### Goal of the exercise
Count every line that includes the string "linejoin" in the entries that follow. Nothing besides the number is needed.

Task data START

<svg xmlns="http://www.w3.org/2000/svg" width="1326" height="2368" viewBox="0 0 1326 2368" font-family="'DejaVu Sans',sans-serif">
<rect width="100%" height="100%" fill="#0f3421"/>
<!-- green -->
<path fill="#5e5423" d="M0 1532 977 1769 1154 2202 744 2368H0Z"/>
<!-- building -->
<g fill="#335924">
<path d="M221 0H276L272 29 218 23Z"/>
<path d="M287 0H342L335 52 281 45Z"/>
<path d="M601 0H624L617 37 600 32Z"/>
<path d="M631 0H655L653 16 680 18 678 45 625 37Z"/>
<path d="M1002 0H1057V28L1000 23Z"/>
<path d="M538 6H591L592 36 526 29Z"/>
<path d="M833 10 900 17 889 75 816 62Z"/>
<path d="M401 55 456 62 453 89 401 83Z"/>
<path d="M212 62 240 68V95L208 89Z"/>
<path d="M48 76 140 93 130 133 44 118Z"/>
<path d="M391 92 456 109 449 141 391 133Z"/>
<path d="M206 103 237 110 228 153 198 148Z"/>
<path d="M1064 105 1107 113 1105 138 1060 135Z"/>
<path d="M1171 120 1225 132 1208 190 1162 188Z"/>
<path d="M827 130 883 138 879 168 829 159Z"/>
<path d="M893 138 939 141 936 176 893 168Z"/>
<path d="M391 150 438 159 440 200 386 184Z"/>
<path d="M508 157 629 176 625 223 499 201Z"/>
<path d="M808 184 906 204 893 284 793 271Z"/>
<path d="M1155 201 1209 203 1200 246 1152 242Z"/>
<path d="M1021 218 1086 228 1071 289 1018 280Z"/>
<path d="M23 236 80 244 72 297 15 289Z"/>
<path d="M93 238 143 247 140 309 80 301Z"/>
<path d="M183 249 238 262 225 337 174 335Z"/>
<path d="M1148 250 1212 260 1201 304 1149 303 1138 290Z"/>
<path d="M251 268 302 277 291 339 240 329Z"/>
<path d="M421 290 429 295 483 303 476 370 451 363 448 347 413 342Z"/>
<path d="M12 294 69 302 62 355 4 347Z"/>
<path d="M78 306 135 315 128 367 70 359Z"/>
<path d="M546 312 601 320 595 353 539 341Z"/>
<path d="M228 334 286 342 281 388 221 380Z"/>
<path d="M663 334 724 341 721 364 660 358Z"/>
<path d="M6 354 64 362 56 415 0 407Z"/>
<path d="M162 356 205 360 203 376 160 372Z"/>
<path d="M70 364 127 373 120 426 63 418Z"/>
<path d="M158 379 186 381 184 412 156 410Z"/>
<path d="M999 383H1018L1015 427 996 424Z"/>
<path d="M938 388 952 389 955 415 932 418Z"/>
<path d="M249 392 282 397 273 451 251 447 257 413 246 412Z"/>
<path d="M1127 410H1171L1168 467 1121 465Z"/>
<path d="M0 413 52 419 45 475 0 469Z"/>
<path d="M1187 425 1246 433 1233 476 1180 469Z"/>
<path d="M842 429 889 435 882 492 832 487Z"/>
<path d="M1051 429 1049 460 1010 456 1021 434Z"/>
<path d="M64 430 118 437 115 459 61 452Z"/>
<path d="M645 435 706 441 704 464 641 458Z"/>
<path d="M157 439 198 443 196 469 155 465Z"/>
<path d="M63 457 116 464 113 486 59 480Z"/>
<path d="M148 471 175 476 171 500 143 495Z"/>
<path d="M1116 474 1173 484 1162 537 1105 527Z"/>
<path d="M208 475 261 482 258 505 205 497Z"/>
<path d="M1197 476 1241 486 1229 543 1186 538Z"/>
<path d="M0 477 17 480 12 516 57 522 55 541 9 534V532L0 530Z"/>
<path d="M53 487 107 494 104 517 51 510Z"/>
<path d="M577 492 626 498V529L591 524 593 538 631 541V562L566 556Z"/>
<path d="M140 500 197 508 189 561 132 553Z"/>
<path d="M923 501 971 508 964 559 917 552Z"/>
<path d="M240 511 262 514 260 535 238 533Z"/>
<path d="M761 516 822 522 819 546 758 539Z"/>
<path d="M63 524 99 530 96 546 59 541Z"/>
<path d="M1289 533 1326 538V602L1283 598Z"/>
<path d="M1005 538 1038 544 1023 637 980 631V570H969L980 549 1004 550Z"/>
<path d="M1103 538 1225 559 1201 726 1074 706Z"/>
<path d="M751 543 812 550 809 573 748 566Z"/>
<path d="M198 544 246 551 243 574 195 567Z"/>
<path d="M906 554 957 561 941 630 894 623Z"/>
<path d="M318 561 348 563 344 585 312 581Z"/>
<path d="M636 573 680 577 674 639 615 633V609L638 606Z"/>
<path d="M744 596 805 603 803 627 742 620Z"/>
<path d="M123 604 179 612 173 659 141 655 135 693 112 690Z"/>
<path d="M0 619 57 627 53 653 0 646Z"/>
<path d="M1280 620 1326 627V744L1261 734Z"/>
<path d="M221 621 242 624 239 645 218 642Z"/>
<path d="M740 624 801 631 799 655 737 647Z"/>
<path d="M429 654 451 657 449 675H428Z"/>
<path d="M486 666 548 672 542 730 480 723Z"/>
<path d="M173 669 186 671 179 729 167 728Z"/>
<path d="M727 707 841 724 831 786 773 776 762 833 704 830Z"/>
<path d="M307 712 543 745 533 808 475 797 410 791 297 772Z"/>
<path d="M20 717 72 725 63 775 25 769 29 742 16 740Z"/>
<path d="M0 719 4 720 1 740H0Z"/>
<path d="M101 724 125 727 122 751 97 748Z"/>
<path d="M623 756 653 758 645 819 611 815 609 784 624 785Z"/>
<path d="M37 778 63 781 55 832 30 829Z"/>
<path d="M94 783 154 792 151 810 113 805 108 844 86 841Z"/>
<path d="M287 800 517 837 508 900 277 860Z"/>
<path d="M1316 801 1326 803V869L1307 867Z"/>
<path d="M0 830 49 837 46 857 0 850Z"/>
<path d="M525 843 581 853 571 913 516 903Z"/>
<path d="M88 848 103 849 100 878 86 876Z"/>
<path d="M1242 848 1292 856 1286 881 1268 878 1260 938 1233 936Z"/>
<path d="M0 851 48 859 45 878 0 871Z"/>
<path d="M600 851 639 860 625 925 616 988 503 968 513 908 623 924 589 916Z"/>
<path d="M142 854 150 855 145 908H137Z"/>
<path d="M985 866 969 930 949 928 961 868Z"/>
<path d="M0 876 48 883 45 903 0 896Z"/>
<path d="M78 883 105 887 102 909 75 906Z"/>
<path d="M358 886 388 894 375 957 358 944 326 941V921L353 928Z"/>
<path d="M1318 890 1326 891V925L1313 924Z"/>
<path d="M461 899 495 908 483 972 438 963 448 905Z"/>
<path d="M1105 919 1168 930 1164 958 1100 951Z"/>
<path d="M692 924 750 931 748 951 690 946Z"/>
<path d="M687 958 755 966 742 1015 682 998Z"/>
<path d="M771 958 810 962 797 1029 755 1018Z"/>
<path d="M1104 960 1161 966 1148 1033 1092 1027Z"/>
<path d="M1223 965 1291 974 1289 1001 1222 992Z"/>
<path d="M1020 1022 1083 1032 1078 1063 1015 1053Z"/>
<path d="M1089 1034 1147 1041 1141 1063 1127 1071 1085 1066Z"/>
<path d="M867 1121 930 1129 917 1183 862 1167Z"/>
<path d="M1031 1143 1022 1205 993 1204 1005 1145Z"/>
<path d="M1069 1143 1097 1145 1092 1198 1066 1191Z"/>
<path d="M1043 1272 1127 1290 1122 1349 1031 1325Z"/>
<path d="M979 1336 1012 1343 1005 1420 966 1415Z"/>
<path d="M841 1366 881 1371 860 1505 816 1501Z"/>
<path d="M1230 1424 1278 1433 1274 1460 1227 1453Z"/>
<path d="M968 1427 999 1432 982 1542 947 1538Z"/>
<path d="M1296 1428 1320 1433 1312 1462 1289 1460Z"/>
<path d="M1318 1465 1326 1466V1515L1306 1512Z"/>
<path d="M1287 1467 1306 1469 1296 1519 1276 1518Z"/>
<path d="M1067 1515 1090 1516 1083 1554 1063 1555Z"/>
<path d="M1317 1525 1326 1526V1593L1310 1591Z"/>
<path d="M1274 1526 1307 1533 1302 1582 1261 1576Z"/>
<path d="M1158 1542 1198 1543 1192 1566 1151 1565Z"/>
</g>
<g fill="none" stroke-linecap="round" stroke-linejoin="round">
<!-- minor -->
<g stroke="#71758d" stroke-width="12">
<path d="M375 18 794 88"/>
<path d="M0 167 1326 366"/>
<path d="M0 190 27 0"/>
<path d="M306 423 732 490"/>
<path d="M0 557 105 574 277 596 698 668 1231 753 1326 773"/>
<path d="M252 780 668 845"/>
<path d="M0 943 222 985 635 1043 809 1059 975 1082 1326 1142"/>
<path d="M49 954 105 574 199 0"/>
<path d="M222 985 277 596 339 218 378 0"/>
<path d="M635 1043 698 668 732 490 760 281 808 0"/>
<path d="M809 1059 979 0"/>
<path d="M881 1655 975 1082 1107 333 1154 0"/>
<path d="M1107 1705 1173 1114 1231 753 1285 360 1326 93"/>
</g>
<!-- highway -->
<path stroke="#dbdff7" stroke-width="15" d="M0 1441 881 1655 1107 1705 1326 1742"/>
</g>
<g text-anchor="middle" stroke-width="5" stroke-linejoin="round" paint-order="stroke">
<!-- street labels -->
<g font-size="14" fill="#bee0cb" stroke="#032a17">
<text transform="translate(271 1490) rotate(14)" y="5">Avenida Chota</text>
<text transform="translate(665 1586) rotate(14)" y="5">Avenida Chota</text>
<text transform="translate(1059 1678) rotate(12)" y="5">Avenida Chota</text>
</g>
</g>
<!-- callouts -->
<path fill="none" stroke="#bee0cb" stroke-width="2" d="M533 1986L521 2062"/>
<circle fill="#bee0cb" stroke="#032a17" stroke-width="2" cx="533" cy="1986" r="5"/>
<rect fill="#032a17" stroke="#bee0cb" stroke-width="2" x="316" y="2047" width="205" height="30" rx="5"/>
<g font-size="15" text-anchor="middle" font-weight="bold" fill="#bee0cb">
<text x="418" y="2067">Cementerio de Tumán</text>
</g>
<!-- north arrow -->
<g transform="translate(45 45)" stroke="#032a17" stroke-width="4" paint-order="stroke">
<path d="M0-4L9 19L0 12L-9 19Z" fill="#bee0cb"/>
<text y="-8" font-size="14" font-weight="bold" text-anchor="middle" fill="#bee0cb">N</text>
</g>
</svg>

Task data END

### Written response
2